В свою очередь, и Марфин, говоря последние слова, исполнился какого-то даже величия: про него вся губерния знала, что он до смешного идеалист, заклятой масон и честнейший человек.
– А имеете ли вы сведения, как принято было ваше письмо?
– допытывался у него предводитель, явно стремившийся более к земным и конечным целям, чем к небесным.
– Имею, и самые верные, потому что мне официально написано, что государю благоугодно благодарить меня за откровенность и что нас, масонов, он никогда иначе и не разумел.
– Мы такие и есть и такими всегда останемся!
– не удержался и воскликнул с просветлевшим лицом предводитель.
Марфина рассердило, что его перебивают.
– Дослушайте, пожалуйста, и дайте договорить, а там уж и делайте ваши замечания, - произнес он досадливым голосом и продолжал прежнюю свою речь: иначе и не разумел, но... (и Марфин при этом поднял свой указательный палец) все-таки желательно, чтоб в России не было ни масонов, ни энциклопедистов, а были бы только истинно-русские люди, истинно-православные, любили бы свое отечество и оставались бы верноподданными.
– Мы и православные и верноподданные!
– подхватил губернский предводитель.
– Нет, это еще не все, мы еще и другое!
– перебил его снова с несколько ядовитой усмешкой Марфин.
– Мы - вы, видно, забываете, что я вам говорю: мы - люди, для которых душа человеческая и ее спасение дороже всего в мире, и для нас не суть важны ни правительства, ни границы стран, ни даже религии.
– Религии, положим, важны: братья масоны могут быть лишь христиане.
– Нет-с, нет и нет!
– закричал на него Марфин.
– Вы это говорите со слов Лопухина [5] , и я, пожалуй, скажу: да, христианином; но каким? Христианином по духу!.. Истинный масон, крещен он или нет, всегда духом христианин, потому что догмы наши в самом чистом виде находятся в евангелии, предполагая, что оно не истолковывается с вероисповедными особенностями; а то хороша будет наша всех обретающая и всех призывающая любовь, когда мы только будем брать из католиков, лютеран, православных, а люди других исповеданий - плевать на них, гяуры они, козлища!

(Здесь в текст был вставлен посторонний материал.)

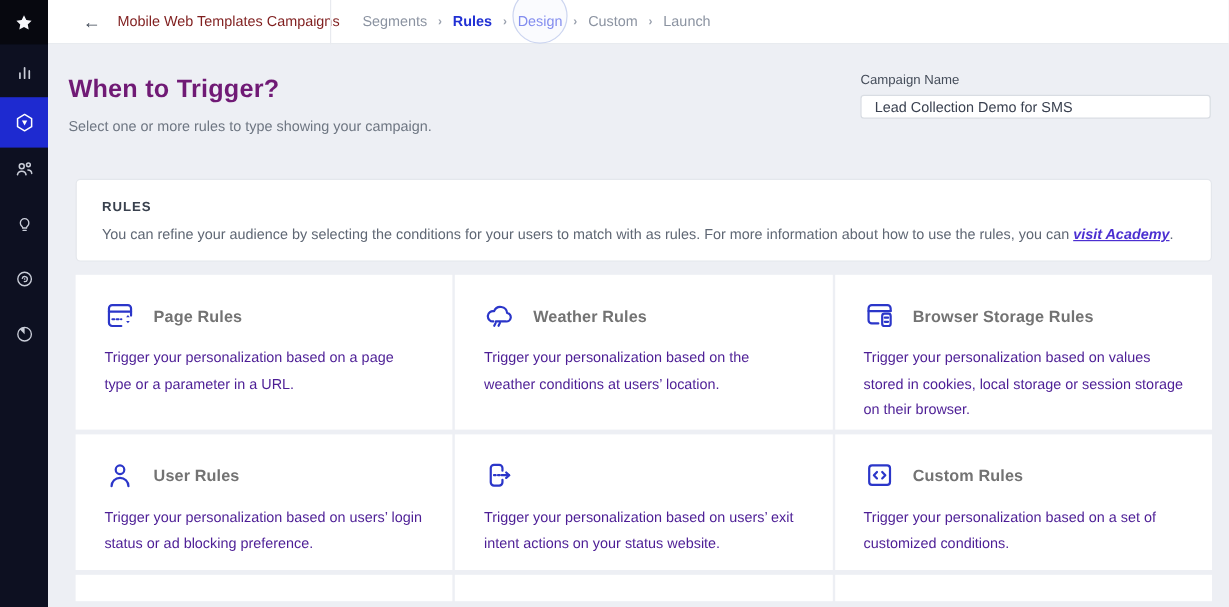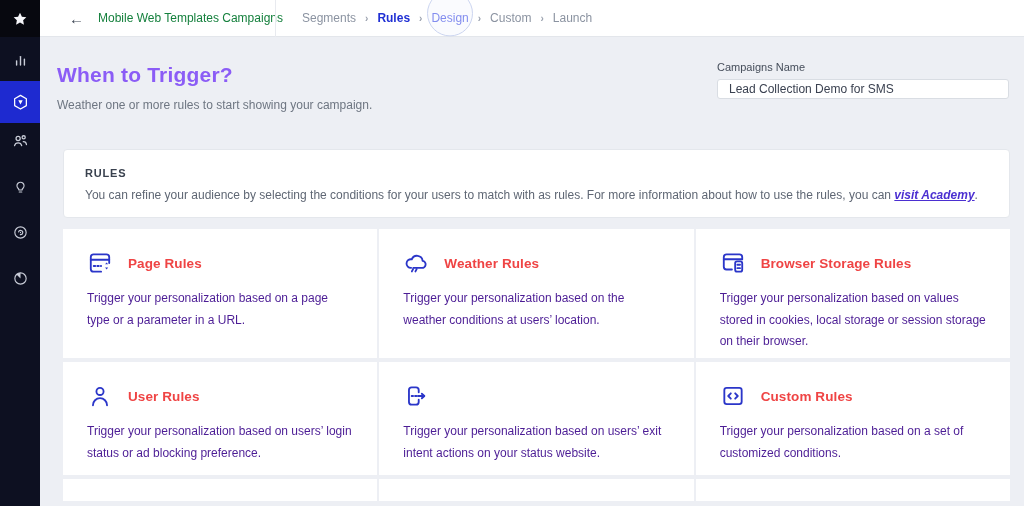--- a/index.html
+++ b/index.html
@@ -33,41 +33,41 @@
   .topbar {
     margin-left:40px; height:37px; background:#ffffff;
     border-bottom:1px solid #e3e6eb;
     display:flex; align-items:center; position:relative;
   }
   .back-area {
     width:235px; display:flex; align-items:center; padding-left:29px; cursor:pointer;
     height:100%;
   }
   .back-icon { color:#3c4553; font-size:15px; line-height:1; }
-  .back-title { font-size:12px; color:#15803d; margin-left:14px; white-space:nowrap; }
+  .back-title { font-size:12px; color:#7f1d1d; margin-left:14px; white-space:nowrap; }
   .topbar-divider { width:1px; height:37px; background:#e8eaef; }
   .breadcrumbs {
     display:flex; align-items:center; padding-left:26px; font-size:12px; color:#8b93a1;
   }
   .crumb { cursor:pointer; position:relative; }
   .crumb-sep { margin:0 9px; font-size:10px; font-weight:bold; color:#9aa1ae; }
   .crumb.done { font-weight:bold; color:#2030d4; }
   .crumb.current { color:#4856e8; }
   .click-ring {
     position:absolute; width:46px; height:46px; border:1px solid #ccd5f0;
     border-radius:50%; left:50%; top:50%; transform:translate(-50%,-60%);
     background:rgba(240,243,252,0.35); pointer-events:none;
   }
   
   .page { margin-left:40px; }
   .page-header {
     display:flex; justify-content:space-between; align-items:flex-start;
     padding:24px 15px 0 17px;
   }
-  .page-title { font-size:21px; line-height:28px; font-weight:600; color:#8b5cf6; letter-spacing:0.2px; }
+  .page-title { font-size:21px; line-height:28px; font-weight:600; color:#701a75; letter-spacing:0.2px; }
   .page-subtitle { font-size:12px; color:#6e7682; margin-top:9px; }
   .campaign-box { width:292px; }
   .campaign-label { font-size:11px; color:#454d5a; margin-bottom:6px; }
   .campaign-input {
     width:100%; height:20px; background:#ffffff; border:1px solid #d9dde3;
     border-radius:3px; padding:0 11px; font-size:12px; color:#3a4150;
     font-family:"Liberation Sans", sans-serif; outline:none;
   }
   
   .rules-panel {
@@ -81,21 +81,21 @@
   .grid {
     margin:11px 14px 0 23px;
     display:grid; grid-template-columns:repeat(3,1fr);
     grid-template-rows:129px 113px 22px;
     gap:4px 2px;
   }
   .card { background:#ffffff; padding:21px 24px; cursor:pointer; }
   .card-head { display:flex; align-items:center; }
   .card-icon { width:26px; height:26px; color:#2b36c9; flex:0 0 26px; }
   .card-icon svg { display:block; }
-  .card-title { font-size:13.5px; font-weight:600; color:#ef4444; margin-left:15px; letter-spacing:0.1px; }
+  .card-title { font-size:13.5px; font-weight:600; color:#737373; margin-left:15px; letter-spacing:0.1px; }
   .card-desc { font-size:12px; color:#4c1d95; line-height:1.8; margin-top:12px; }
   .card.stub { padding:0; }
 </style>
 </head>
 <body>
 
 <nav class="sidebar">
   <div class="star-tile">
     <svg width="16" height="16" viewBox="0 0 24 24" fill="currentColor">
         <path d="M12 2.5l2.9 6 6.6.9-4.8 4.6 1.2 6.5L12 17.4 6.1 20.5l1.2-6.5L2.5 9.4l6.6-.9z"></path>
@@ -163,24 +163,24 @@
     <span class="crumb-sep">›</span>
     <span class="crumb">Launch</span>
   </div>
 </header>
 
 <main class="page">
 
   <div class="page-header">
     <div>
       <h1 class="page-title">When to Trigger?</h1>
-      <p class="page-subtitle">Weather one or more rules to start showing your campaign.</p>
+      <p class="page-subtitle">Select one or more rules to type showing your campaign.</p>
     </div>
     <div class="campaign-box">
-      <div class="campaign-label">Campaigns Name</div>
+      <div class="campaign-label">Campaign Name</div>
       <input class="campaign-input" type="text" value="Lead Collection Demo for SMS" style="">
     </div>
   </div>
 
   <section class="rules-panel">
     <div class="rules-title">RULES</div>
     <div class="rules-desc">
       <span>You can refine your audience by selecting the conditions for your users to match with as rules. For more information about how to use the rules, you can </span><span class="rules-link">visit Academy</span><span>.</span>
     </div>
   </section>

– Если так понимать, то конечно!
– произнес уклончиво предводитель и далее как бы затруднялся высказать то, что он хотел.
– А с вас, скажите, взята подписка о непринадлежности к масонству?
– выговорил он, наконец.
– Никакой!.. Да я бы и не дал ее: я как был, есмь, так и останусь масоном!
– отвечал Марфин.
Губернский предводитель грустно усмехнулся и начал было:
– Опять-таки в наших правилах сказано, что если монаршая воля запретит наши собрания, то мы должны повиноваться тому безропотно и без малейшего нарушения.